A hero is that person willing to stay exposed to danger or out in the open just a few minutes or even seconds longer than most people. He or she may not feel braver than other people, and may even be quaking with real fear, and yet stays out in the wind. When an interviewer asks such heroes why they stayed in such a threatening place, they usually are surprised by the question. “Well, we just had to get those kids out of that car . . .”

Paul’s next sentence helps us understand the source of this openness. Paul tells us that he has both his life and his death in his mind and he leaves both in God’s hand. I think John Calvin put it right in the way he explains Paul’s remarkable statement: “Interpreters have hitherto, in my opinion, given a wrong rendering and exposition to this passage; for they make this distinction, that Christ was life to Paul and death was gain. I on the other hand, make Christ the subject of discourse in both clauses, so that he is declared to be gain to him both in life and in death.”

It is Paul's fresh matter-of-fact nature that shows his trust in God. It is the Lord who keeps his eyes on one Christian named Paul so that whatever happens, nothing can change the most basic fact about Paul’s life: namely, that he is safe both in life and in death in the hand of his Lord and friend.

Because of this, the man named Paul, who writes a letter to Phillipi, takes risks most people shy from, and now we name our sons after him, and cities too. Paul is a hero.

*Entries shown*.
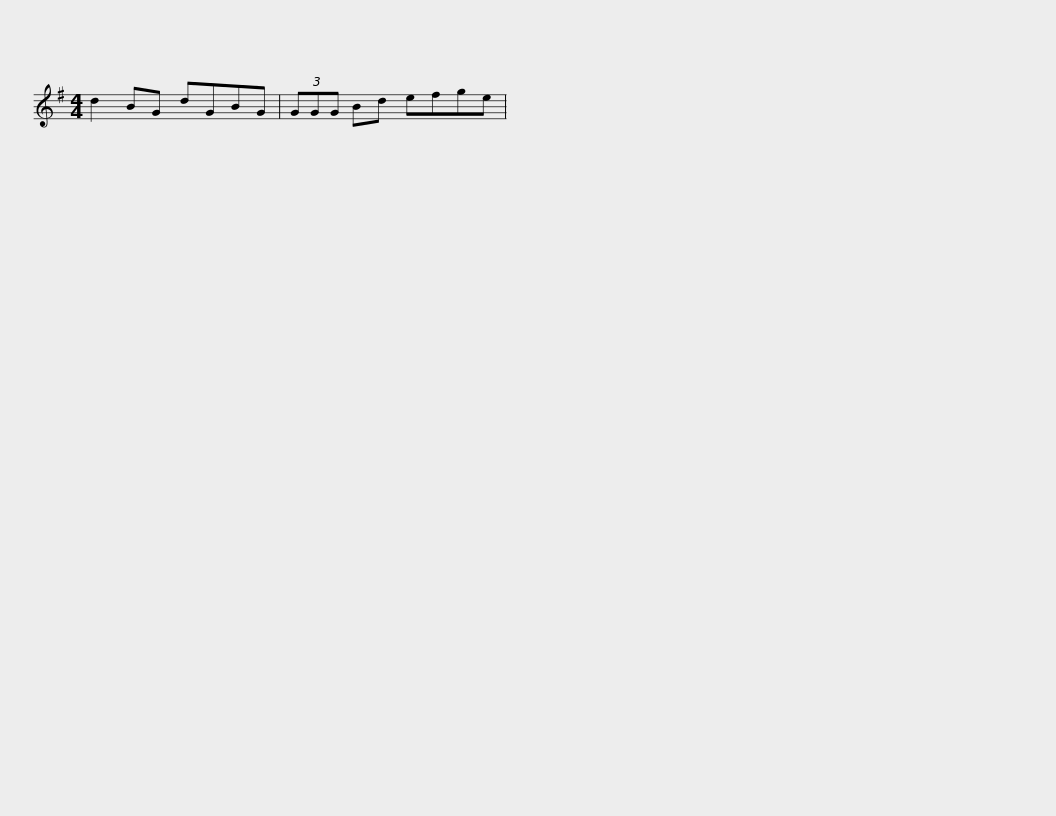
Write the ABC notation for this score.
* * *
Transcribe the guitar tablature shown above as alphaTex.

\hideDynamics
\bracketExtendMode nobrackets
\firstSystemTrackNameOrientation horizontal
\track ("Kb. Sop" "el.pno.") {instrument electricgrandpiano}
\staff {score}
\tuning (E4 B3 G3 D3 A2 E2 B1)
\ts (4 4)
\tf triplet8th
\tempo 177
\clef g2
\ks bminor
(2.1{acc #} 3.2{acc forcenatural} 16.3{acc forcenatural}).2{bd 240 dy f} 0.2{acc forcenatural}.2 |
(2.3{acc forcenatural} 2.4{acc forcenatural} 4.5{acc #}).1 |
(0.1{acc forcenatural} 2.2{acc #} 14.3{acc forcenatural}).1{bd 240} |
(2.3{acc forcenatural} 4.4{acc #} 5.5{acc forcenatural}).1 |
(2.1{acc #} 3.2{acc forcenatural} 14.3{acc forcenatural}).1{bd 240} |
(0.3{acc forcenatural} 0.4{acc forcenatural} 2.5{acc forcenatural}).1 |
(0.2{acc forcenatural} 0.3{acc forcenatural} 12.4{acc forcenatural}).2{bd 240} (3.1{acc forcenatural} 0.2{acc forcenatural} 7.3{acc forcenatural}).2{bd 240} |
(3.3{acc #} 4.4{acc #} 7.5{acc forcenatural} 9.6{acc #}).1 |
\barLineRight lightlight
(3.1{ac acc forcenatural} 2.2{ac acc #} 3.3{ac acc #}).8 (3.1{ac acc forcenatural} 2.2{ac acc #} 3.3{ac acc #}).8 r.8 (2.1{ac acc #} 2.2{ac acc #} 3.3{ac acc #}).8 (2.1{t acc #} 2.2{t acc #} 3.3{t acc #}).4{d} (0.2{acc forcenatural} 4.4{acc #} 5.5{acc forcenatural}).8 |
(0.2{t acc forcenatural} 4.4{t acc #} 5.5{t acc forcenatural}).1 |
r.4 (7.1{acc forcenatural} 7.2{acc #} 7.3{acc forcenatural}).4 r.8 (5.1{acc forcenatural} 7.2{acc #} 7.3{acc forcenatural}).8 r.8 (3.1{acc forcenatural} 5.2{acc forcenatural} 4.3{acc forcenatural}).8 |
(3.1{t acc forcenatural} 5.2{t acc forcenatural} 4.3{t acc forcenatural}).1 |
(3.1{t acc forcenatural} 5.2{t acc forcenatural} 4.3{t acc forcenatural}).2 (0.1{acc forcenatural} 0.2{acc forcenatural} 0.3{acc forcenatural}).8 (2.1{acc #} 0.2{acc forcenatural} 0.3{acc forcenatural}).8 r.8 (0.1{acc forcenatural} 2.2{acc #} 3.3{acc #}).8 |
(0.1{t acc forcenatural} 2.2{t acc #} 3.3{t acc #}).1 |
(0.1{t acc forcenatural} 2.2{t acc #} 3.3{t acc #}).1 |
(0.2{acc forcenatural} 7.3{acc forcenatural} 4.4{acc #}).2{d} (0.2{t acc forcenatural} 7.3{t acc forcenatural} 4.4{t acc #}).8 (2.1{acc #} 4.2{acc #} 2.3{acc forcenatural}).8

*Work instructions*.
1) Translate this sentence from the passage about heroes and Paul into Spanish: "It is Paul's fresh matter-of-fact nature that shows his trust in God."
2) List each line of the entries where the word "score" appears.

*Answer list*.
1) Es la naturaleza fresca y realista de Pablo la que muestra su confianza en Dios.

2)
Write the ABC notation for this score.
\staff {score}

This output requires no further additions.